Companies also make mistakes by targeting a certain number of deals or integrations. If there is some reason that achieving a certain number of deals or integrations would denote meaningful progress, this would be valid. For example, if going from 10 deals to 100 or 500 would require some massive technology or approach change, the number would reveal a certain type of progress. But many companies play up integrations without explaining how they drive their ultimate goals.  

2) Metrics You Can’t Directly Control

The second mistake people frequently make is picking metrics that are highly sensitive to things beyond their control.

Perhaps the easiest example of this is companies in the energy industry whose models and goals are highly dependent on energy prices. There is nothing wrong with banking on future pricing if you have a strong opinion about it and there is some consensus about what will happen; however, a metric you don’t control is a metric you can’t manage your team around. That means there is little for your team to do but pray, which is not usually a good use of funds. Another example would be a company that was betting too heavily on the the price of Bitcoin or currency exchange rates.

3) Complicated Metrics

The third metric mistake people make is just having too many. When you have too many metrics you almost always end up in a world where you don’t know what to optimize for. That doesn’t mean you can’t have a metric and a counter metric you are trading off against. I have seen that work well, like a subscription business that wants to acquire new users from new channels without increasing churn.

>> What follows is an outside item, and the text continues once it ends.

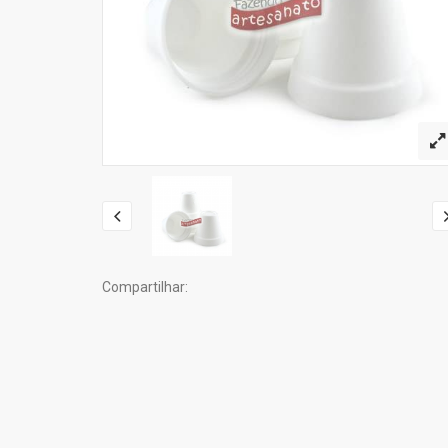
Compartilhar:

That said, companies frequently say in the next period we want to grow DAU to X, bring on our first Y customers, and get revenue to Z.  

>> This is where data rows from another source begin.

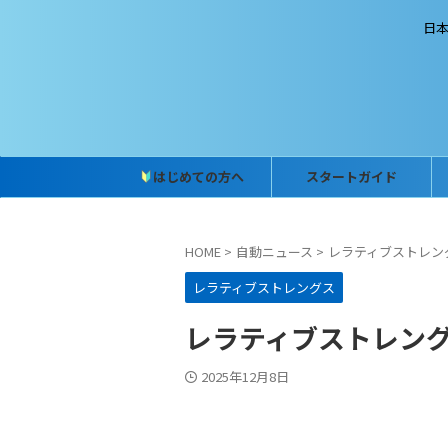
日
はじめての方へ
スタートガイド
HOME
>
自動ニュース
>
レラティブストレン
レラティブストレングス
レラティブストレングス (
2025年12月8日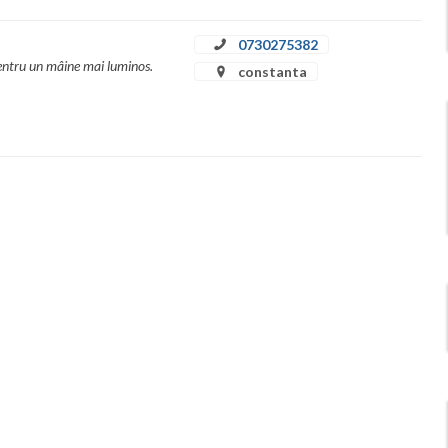
0730275382
pentru un mâine mai luminos.
constanta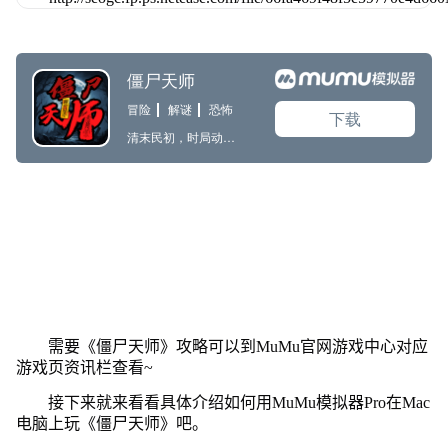
需要《僵尸天师》攻略可以到MuMu官网游戏中心对应
游戏页资讯栏查看~
接下来就来看看具体介绍如何用MuMu模拟器Pro在Mac
电脑上玩《僵尸天师》吧。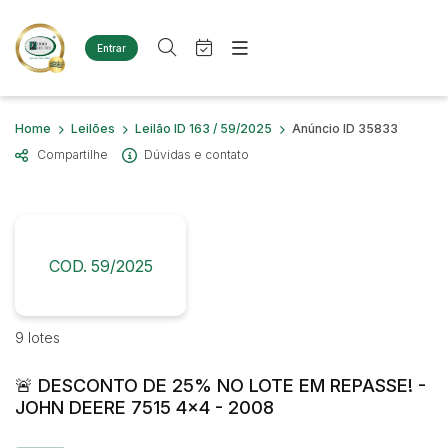
Entrar
Criar conta
Entrar
Site
Busca por palavra-chave
Home
Leilões
Leilão ID 163 / 59/2025
Anúncio ID 35833
Agenda
Home
Compartilhe
Dúvidas e contato
Quem Somos
Quem Somos
Categoria
Subcategoria
Eventos
Contato
Fale Conosco
Busca por categoria
Estados
Cidade
COD. 59/2025
Diversos
Bens diversos
Imóveis
Bairro
Comitente
9 lotes
Terreno
Materiais/Equipamentos
🚨 DESCONTO DE 25% NO LOTE EM REPASSE! -
Sucata Ferrosa
Judiciais
Extrajudiciais
JOHN DEERE 7515 4x4 - 2008
Faixa de valor
Veículos
Ambulância
R$
R$
até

Even if multiple metrics don’t directly conflict, at the end of the day, focus is ultimately a tradeoff. Having complicated metrics means you and your team don’t know where to focus or what is the most important thing to do moment to moment. If you feel like you must have multiple metrics to hold yourself to, then either you aren’t being draconian enough about what needs to happen. Or, frankly, you have too many different things that need to work for your business to succeed, and it therefore probably won’t.

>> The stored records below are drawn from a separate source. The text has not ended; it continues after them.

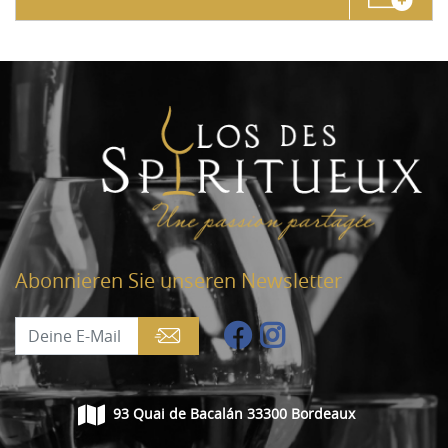
Abonnieren Sie unseren Newsletter
93 Quai de Bacalán 33300 Bordeaux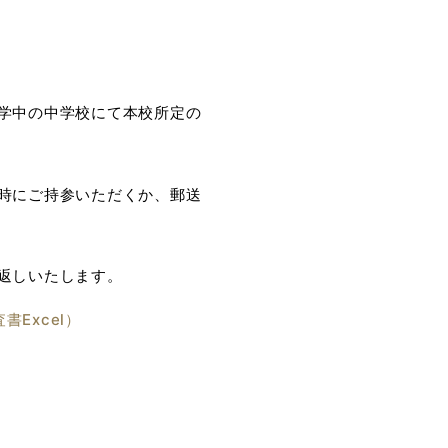
学中の中学校にて本校所定の
時にご持参いただくか、郵送
返しいたします。
書Excel）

4) Money, the Ultimate Metric

My favorite metric is money. Within reason, it is very hard to cheat yourself or others on. There are lots of ways to artificially close deals or get users, but artificially getting more revenue-per-unit is pretty difficult. The other nice part about money is that it is the currency that everyone else gets paid on. It is completely normalized, so targeting money and its direct drivers effectively ends up yielding you the currency you need to build your business.

Historically there was a pretty strong argument that money wasn’t the right initial target for companies because making money online was tough while ads and payments were immature. And there are plenty of cases where it still isn’t, like mass consumer platforms that need hundreds of millions of people to become viable businesses. But as it has become easier and easier to accept payments online and people have become more and more willing to pay for all sorts of digital goods, I think companies have fewer excuses for not being able to justify their business based on revenue and profit.

Conclusion

I know finding the right metrics is easier said than done. Personally, I have spent years working on projects where picking the right metrics was a constant battle because there was no clear, agreed upon way to evaluate success even if there was broad alignment on theoretical goals.

But at the same time, I think companies truly have to. If you have a smart and dedicated team—and can define your metrics of success clearly—you can use your resources efficiently. You can liberate people to make good decisions without massive overhead and debate.